▶ Exercise data:
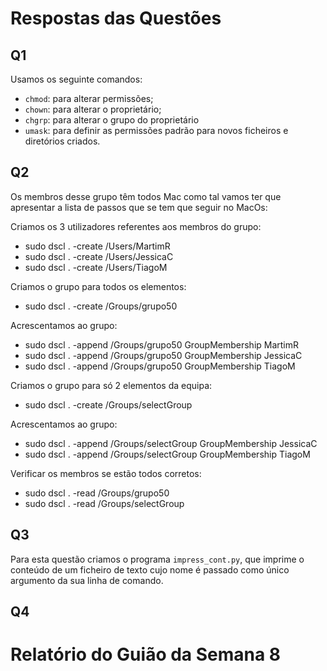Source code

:# Respostas das Questões
## Q1

Usamos os seguinte comandos:
- `chmod`: para alterar permissões;
- `chown`: para alterar o proprietário;
- `chgrp`: para alterar o grupo do proprietário
- `umask`: para definir as permissões padrão para novos ficheiros e diretórios criados.

## Q2

Os membros desse grupo têm todos Mac como tal vamos ter que apresentar a lista de passos que se tem que seguir no MacOs:

Criamos os 3 utilizadores referentes aos membros do grupo:
- sudo dscl . -create /Users/MartimR
- sudo dscl . -create /Users/JessicaC
- sudo dscl . -create /Users/TiagoM

Criamos o grupo para todos os elementos:
- sudo dscl . -create /Groups/grupo50

Acrescentamos ao grupo:
- sudo dscl . -append /Groups/grupo50 GroupMembership MartimR
- sudo dscl . -append /Groups/grupo50 GroupMembership JessicaC
- sudo dscl . -append /Groups/grupo50 GroupMembership TiagoM

Criamos o grupo para só 2 elementos da equipa:
- sudo dscl . -create /Groups/selectGroup

Acrescentamos ao grupo:
- sudo dscl . -append /Groups/selectGroup GroupMembership JessicaC
- sudo dscl . -append /Groups/selectGroup GroupMembership TiagoM

 
Verificar os membros se estão todos corretos:
- sudo dscl . -read /Groups/grupo50
- sudo dscl . -read /Groups/selectGroup

## Q3
Para esta questão criamos o programa `impress_cont.py`, que imprime o conteúdo de um ficheiro de texto cujo nome é passado como único argumento da sua linha de comando.

## Q4
 

# Relatório do Guião da Semana 8

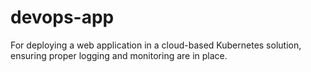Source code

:# devops-app
For deploying a web application in a cloud-based Kubernetes solution, ensuring proper logging and monitoring are in place.

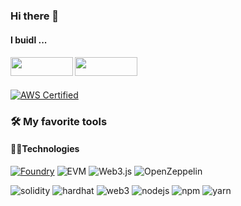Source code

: ### Hi there 👋

<h4>
    I buidl ...
</h4>


<h4 >

<a href="https://twitter.com/OsueniElizabeth"><img src="https://user-images.githubusercontent.com/86206128/182034124-9de8fc5b-0f4a-48b6-9a37-c2e2a0c9f8e8.svg" width="100" height="30"></a> <a href="https://www.linkedin.com/in/osueni-elizabeth"><img src="https://user-images.githubusercontent.com/86206128/182034127-826b3d79-4904-41e0-8897-e418973be00c.svg" width="100" height="30"></a>
</h4>

[![AWS Certified](https://img.shields.io/badge/AWS-Certified-FF9900?logo=amazon-aws&logoColor=ffffff)](https://aws.amazon.com/certification/)



### 🛠️ My favorite tools

#### 👨‍💻Technologies


  [![Foundry](https://img.shields.io/badge/Foundry-v1.0-333333?logo=https%3A%2F%2Ffoundry.xyz%2Fstatic%2Flogo.svg&logoColor=ffffff)](https://foundry.xyz)
  ![EVM](https://img.shields.io/badge/Ethereum_Virtual_Machine-3C3C3D?style=for-the-badge&logo=ethereum&logoColor=A6A9AA)
  ![Web3.js](https://img.shields.io/badge/Web3.js-3776AB?style=for-the-badge&logo=web3.js&logoColor=white)
  ![OpenZeppelin](https://img.shields.io/badge/OpenZeppelin-3677FF?style=for-the-badge&logo=openzeppelin&logoColor=white)
<p>
    <img alt="solidity" src="https://img.shields.io/badge/Solidity-e6e6e6?style=for-the-badge&logo=solidity&logoColor=black">
    <img alt="hardhat" src="https://img.shields.io/badge/-HARDHAT-yellow?style=for-the-badge&logo=https://seeklogo.com/images/H/hardhat-logo-888739EBB4-seeklogo.com.png">
    <img alt="web3" src="https://img.shields.io/badge/web3.js-F16822?style=for-the-badge&logo=web3.js&logoColor=white">
    <img alt="nodejs" src="https://img.shields.io/badge/Node.js-339933?style=for-the-badge&logo=nodedotjs&logoColor=white">
    <img alt="npm" src="https://img.shields.io/badge/npm-CB3837?style=for-the-badge&logo=npm&logoColor=white">
    <img alt="yarn" src="https://img.shields.io/badge/Yarn-2C8EBB?style=for-the-badge&logo=yarn&logoColor=white">
</p>
<!--
#### 🗄️ Databases, Blockchains and cloud hosting
<img alt="redux" src="https://img.shields.io/badge/Redux-593D88?style=for-the-badge&logo=redux&logoColor=white">
<img alt="graphQl" src="https://img.shields.io/badge/Apollo%20GraphQL-311C87?&style=for-the-badge&logo=Apollo%20GraphQL&logoColor=white">
<p>
![MySQL](https://img.shields.io/badge/MySQL-4479A1?style=for-the-badge&logo=mysql&logoColor=white)
<img alt="eth" src="https://img.shields.io/badge/Ethereum-3C3C3D?style=for-the-badge&logo=Ethereum&logoColor=white">
<img alt="mongoDB" src="https://img.shields.io/badge/MongoDB-4EA94B?style=for-the-badge&logo=mongodb&logoColor=white">
<img alt="netlify" src="https://img.shields.io/badge/Netlify-00C7B7?style=for-the-badge&logo=netlify&logoColor=white">
<img alt="vercel" src="https://img.shields.io/badge/Vercel-000000?style=for-the-badge&logo=vercel&logoColor=white">

</p>

- 🔭 I’m currently working on ...something
- 🌱 I’m currently learning ...
- 👯 I’m looking to collaborate on ...
- 🤔 I’m looking for help with ...
- 💬 Ask me about ...
- 📫 How to reach me: ...
- 😄 Pronouns: ...
- ⚡ Fun fact: ...
-->
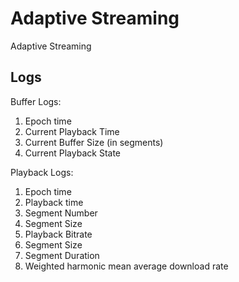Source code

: Adaptive Streaming
==================
Adaptive Streaming

Logs
----
Buffer Logs:

1. Epoch time
2. Current Playback Time
3. Current Buffer Size (in segments)
4. Current Playback State


Playback Logs:

1. Epoch time
2. Playback time
3. Segment Number
4. Segment Size
5. Playback Bitrate 
6. Segment Size 
7. Segment Duration
8. Weighted harmonic mean average download rate

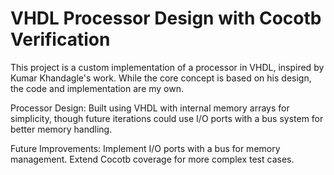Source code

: # VHDL Processor Design with Cocotb Verification

This project is a custom implementation of a processor in VHDL, inspired by Kumar Khandagle's work. While the core concept is based on his design, the code and implementation are my own.

Processor Design: Built using VHDL with internal memory arrays for simplicity, though future iterations could use I/O ports with a bus system for better memory handling.

Future Improvements:
Implement I/O ports with a bus for memory management.
Extend Cocotb coverage for more complex test cases.

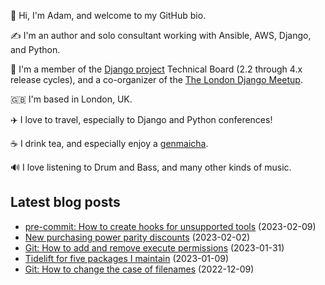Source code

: <p>👋 Hi, I'm Adam, and welcome to my GitHub bio.<p>✍️ I'm an author and solo consultant working with Ansible, AWS, Django, and Python.<p>🦄 I'm a member of the <a class="reference external" href="https://www.djangoproject.com/foundation/teams/">Django project</a> Technical Board (2.2 through 4.x release cycles), and a co-organizer of the <a class="reference external" href="https://www.djangolondon.com/">The London Django Meetup</a>.<p>🇬🇧 I'm based in London, UK.<p>✈️ I love to travel, especially to Django and Python conferences!<p>☕️ I drink tea, and especially enjoy a <a class="reference external" href="https://en.wikipedia.org/wiki/Genmaicha">genmaicha</a>.<p>🔊 I love listening to Drum and Bass, and many other kinds of music.</p></p></p></p></p></p></p>

## Latest blog posts

* [pre-commit: How to create hooks for unsupported tools](https://adamj.eu/tech/2023/02/09/pre-commit-hooks-unsupported-tools/) (2023-02-09)
* [New purchasing power parity discounts](https://adamj.eu/tech/2023/02/02/new-purchasing-parity-power-discounts/) (2023-02-02)
* [Git: How to add and remove execute permissions](https://adamj.eu/tech/2023/01/31/git-add-remove-execute-permissions/) (2023-01-31)
* [Tidelift for five packages I maintain](https://adamj.eu/tech/2023/01/09/tidelift-for-five-packages-i-maintain/) (2023-01-09)
* [Git: How to change the case of filenames](https://adamj.eu/tech/2022/12/09/git-change-case-of-filenames/) (2022-12-09)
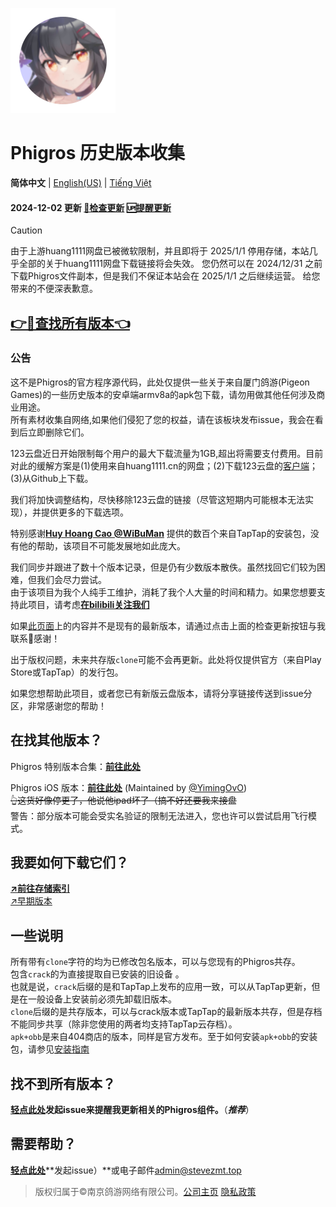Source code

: ![新九鸟](icon.png "新图标")
# Phigros 历史版本收集
<!--secret is in this page :)
ProTip: use XOR cryption.-->
**简体中文** | [English(US)](./README_en-us) | [Tiếng Việt](./README_VN)

#### 2024-12-02 更新 [**🔄检查更新**](https://github.com/SteveZMTstudios/Phigros-history/issues) [🆙提醒更新](https://github.com/SteveZMTstudios/Phigros-history/issues/new/choose)

> [!CAUTION]
> 由于上游huang1111网盘已被微软限制，并且即将于 2025/1/1 停用存储，本站几乎全部的关于huang1111网盘下载链接将会失效。
> 您仍然可以在 2024/12/31 之前下载Phigros文件副本，但是我们不保证本站会在 2025/1/1 之后继续运营。
> 给您带来的不便深表歉意。

## [**👉🔗查找所有版本👈**](https://stevezmt.top/Phigros-history/ver_data/VersionList_3.x)

### 公告
这不是Phigros的官方程序源代码，此处仅提供一些关于来自厦门鸽游(Pigeon Games)的一些历史版本的安卓端armv8a的apk包下载，请勿用做其他任何涉及商业用途。<br>所有素材收集自网络,如果他们侵犯了您的权益，请在该板块发布issue，我会在看到后立即删除它们。

123云盘近日开始限制每个用户的最大下载流量为1GB,超出将需要支付费用。目前对此的缓解方案是(1)使用来自huang1111.cn的网盘；(2)下载123云盘的[客户端](https://www.123pan.com/Downloadclient)；(3)从Github上下载。

我们将加快调整结构，尽快移除123云盘的链接（尽管这短期内可能根本无法实现），并提供更多的下载选项。

特别感谢[**Huy Hoang Cao @WiBuMan**](https://www.facebook.com/huyhoangcao39393939/)
提供的数百个来自TapTap的安装包，没有他的帮助，该项目不可能发展地如此庞大。

我们同步并跟进了数十个版本记录，但是仍有少数版本散佚。虽然找回它们较为困难，但我们会尽力尝试。
<br>由于该项目为我个人纯手工维护，消耗了我个人大量的时间和精力。如果您想要支持此项目，请考虑[**在bilibili关注我们**](https://space.bilibili.com/474130186)

如果[此页面](./ver_data/VersionList_3.x)上的内容并不是现有的最新版本，请通过点击上面的检查更新按钮与我联系🥳感谢！

出于版权问题，未来共存版`clone`可能不会再更新。此处将仅提供官方（来自Play Store或TapTap）的发行包。

如果您想帮助此项目，或者您已有新版云盘版本，请将分享链接传送到issue分区，非常感谢您的帮助！

## 在找其他版本？

Phigros 特别版本合集：[**前往此处**](https://stevezmt.top/Phigros-history/doc/special)

Phigros iOS 版本：[**前往此处**](https://github.com/YimingOvO/Phigros-History-iOS) (Maintained by [@YimingOvO](https://github.com/YimingOvO))<br>
                 ~~👆这货好像停更了，他说他ipad坏了（搞不好还要我来接盘~~
<br>
警告：部分版本可能会受实名验证的限制无法进入，您也许可以尝试启用飞行模式。
<br>
## 我要如何下载它们？

[**↗️前往存储索引**](https://stevezmt.top/Phigros-history/ver_data/VersionList_3.x)
<br>[↗️早期版本](https://stevezmt.top/Phigros-history/ver_data/VersionList_2.x)
<br>

## 一些说明
所有带有`clone`字符的均为已修改包名版本，可以与您现有的Phigros共存。<br>
包含`crack`的为直接提取自已安装的旧设备 。<br>
也就是说，`crack`后缀的是和TapTap上发布的应用一致，可以从TapTap更新，但是在一般设备上安装前必须先卸载旧版本。<br>
`clone`后缀的是共存版本，可以与crack版本或TapTap的最新版本共存，但是存档不能同步共享（除非您使用的两者均支持TapTap云存档）。
<br>`apk+obb`是来自404商店的版本，同样是官方发布。至于如何安装`apk+obb`的安装包，请参见[安装指南](/doc/install-apk-obb)

## 找不到所有版本？<br>
[**轻点此处**](https://github.com/SteveZMTstudios/Phigros-history/issues/new/choose)**发起issue来提醒我更新相关的Phigros组件。**（***推荐***）

## 需要帮助？
[**轻点此处**](https://github.com/SteveZMTstudios/Phigros-history/issues/new/choose)**发起issue）**或电子邮件[admin@stevezmt.top](mailto:admin@stevezmt.top)
<br>
> 版权归属于&copy;南京鸽游网络有限公司。[公司主页](https://pigeon-games.com/?utm_source=Phigros-history&utm_medium=OfficialWebsite&utm_campaign=Android) [隐私政策](https://pigeon-games.com/news/2)
<!--彩蛋:  `Y11eXktbRWheXw==` -->
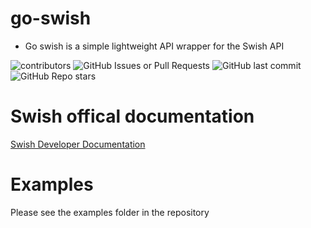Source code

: # go-swish
- Go swish is a simple lightweight API wrapper for the Swish API 

![contributors](https://img.shields.io/github/contributors/happsie/go-swish)
![GitHub Issues or Pull Requests](https://img.shields.io/github/issues/happsie/go-swish)
![GitHub last commit](https://img.shields.io/github/last-commit/happsie/go-swish)
![GitHub Repo stars](https://img.shields.io/github/stars/happsie/go-swish)

# Swish offical documentation

[Swish Developer Documentation](https://developer.swish.nu/)

# Examples

Please see the examples folder in the repository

▶ Problem requirements:
Your task is to copy every line in the entries that holds the string "Buffer".

▶ Problem solution:
Buffer Logs:
3. Current Buffer Size (in segments)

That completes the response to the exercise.